Charles Dickens escreve este romance sem pressa. Ao longo das três primeiras centenas de páginas vai introduzindo personagens, isoladas ou em família, que tanto podem ser modelos de virtude ou vilões que vão sendo caracterizadas em pormenor: não só através do seu comportamento individual e indicação de pistas de intenções ocultas, como também através do meio onde vivem e das características urbanas dos locais onde trabalham ou residem e várias delas vemos inclusive o seu regredir fruto do sistema social e de justiça vigente. As exposições cénicas e dos ambientes sociais são de uma grande riqueza estilística descritiva e metafórica pois é um meio para fazer um paralelo entre a realidade paisagística, arquitetónica, meteorológica ou de higiene com os desequilíbrios das personagens e da sociedade. Desta técnica narrativa Dickens mostra genialmente o obscurantismo corrosivo, doentio e até mortal da justiça com recurso clima pestilento resultante da humidade, neblina e frio em que insere logo no início o trabalho proveniente do Supremo Tribunal da Chacelaria.
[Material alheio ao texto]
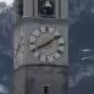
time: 8:09
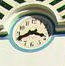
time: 3:40
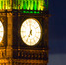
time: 6:59
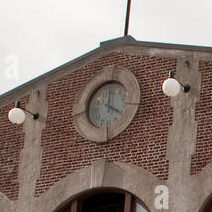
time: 4:00
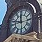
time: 11:46
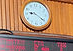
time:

Nas últimas centenas de páginas, nunca com pressa, os nós soltos da primeira metade começam a unir-se e a montar a teia que constrói o retrato global que até às últimas páginas nos vai surpreendendo, não apenas com revelações e desenlaces agradáveis para um final feliz, mas também com relatos das consequências duras e revoltantes de todos os aspetos negativos que Dickens denunciou publicamente com este romance.
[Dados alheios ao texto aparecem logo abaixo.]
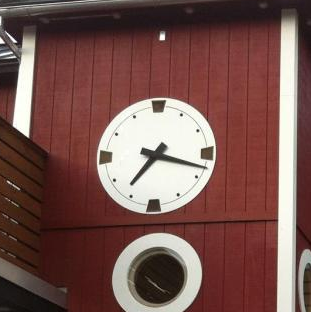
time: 7:17
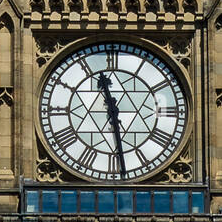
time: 11:28
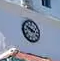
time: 2:48
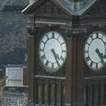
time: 4:24
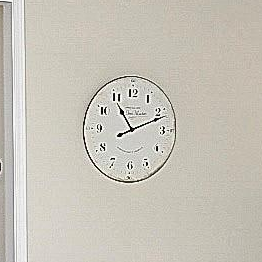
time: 11:11
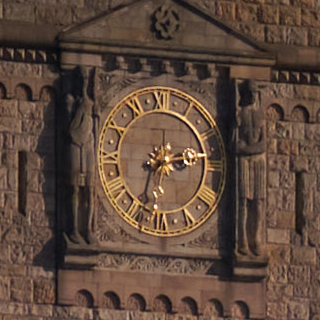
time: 2:33
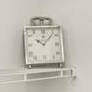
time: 10:07
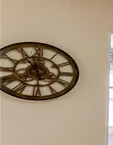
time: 5:54
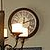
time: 12:11
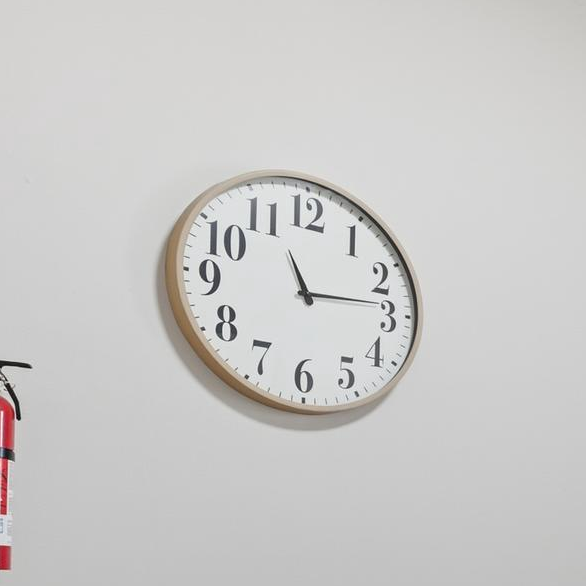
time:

É um magnífico romance e como não houve pressa na narrativa torna-se longo e nem sempre belo, Dickens através da fealdade evidenciou a força e os efeitos do mal que grassava no sistema de justiça da inglês em meados do século XIX e temperou a crueza desta realidade com a beleza do amor romântico e solidário que permite a sobrevivência do humanismo nesta sociedade injusta, cheia de egoísmos e de oportunistas, inclusive é realçada em alguém cuja a doença a desfigura mas sempre bela pela força humana que dela continua a brotar. Um livro marcante.